Document pdfDocument = new Document("c:/documents/testdata/Entire_Proposal_1410329.pdf");
//Text Device
TextDevice textDevice = new TextDevice();
//Extraction Options
TextExtractionOptions extractionOptions = new TextExtractionOptions(TextExtractionOptions.TextFormattingMode.Pure);
textDevice.setExtractionOptions(extractionOptions);
textDevice.process(pdfDocument.getPages().get_Item(4), "c:/documents/testdata/Extracted.doc");
But the above code does not extract all the text, in some cases where the text is using Calbiri and Cambria font it shows blank in the Extarcted.doc. It also does not copy the formulas in a pdf document. I have attached one of the formuls in the pdf document. The formula is not an image.
Can you please guide me what am I doing wrong.
I also tried the below code to change the font and save it as a new pdf file but it does not change the font.

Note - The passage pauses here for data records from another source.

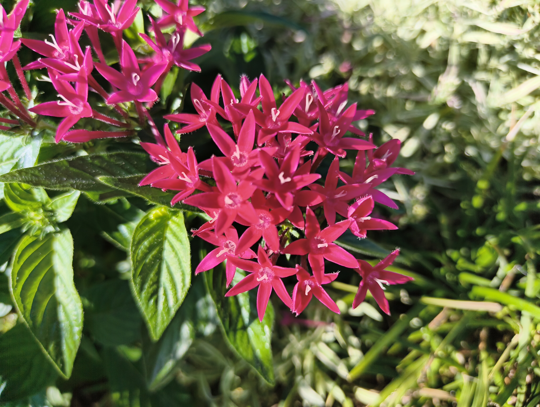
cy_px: 204
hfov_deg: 71.5
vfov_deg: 56.9
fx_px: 375
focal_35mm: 24
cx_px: 270
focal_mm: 5.56
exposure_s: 1/1232
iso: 100
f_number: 1.87
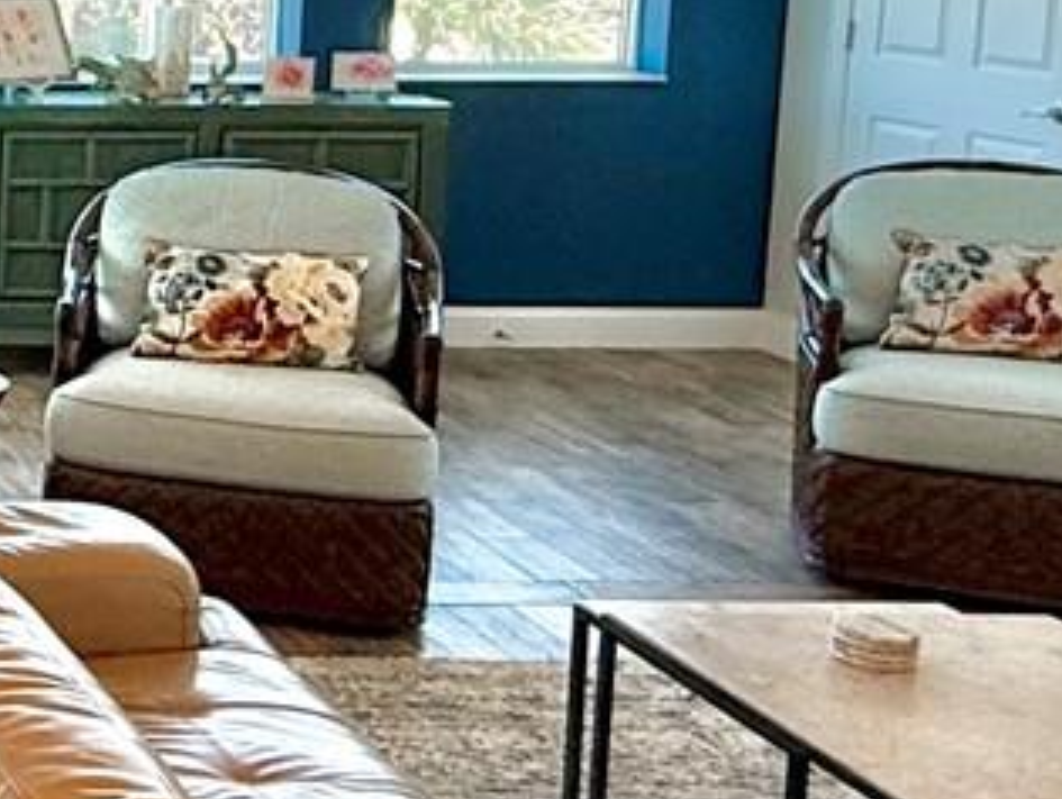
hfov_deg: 21.3
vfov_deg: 20.5
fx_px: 2181
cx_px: -684
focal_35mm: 71
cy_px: 125
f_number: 2.2
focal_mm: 2.22
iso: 80
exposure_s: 1/120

TextFragmentAbsorber absorber = new TextFragmentAbsorber(new TextEditOptions(TextEditOptions.FontReplace.RemoveUnusedFonts));
pdfDocument.getPages().get_Item(1).accept(absorber);
for(TextFragment textFragment: (Iterable)absorber.getTextFragments())
{
if(textFragment.getTextState().getFont().getFontName().equalsIgnoreCase("Cambria") ||
textFragment.getTextState().getFont().getFontName().equalsIgnoreCase("Calibri") ||
textFragment.getTextState().getFont().getFontName().equalsIgnoreCase("Calibri-Bold")){
textFragment.getTextState().setFontStyle(FontStyle.CourierBold);
textFragment.getTextState().setFontSize(20);
}
}
pdfDocument.save("c:/documents/testdata/fontschanged1.pdf");
Regards,
Rajeev Mathur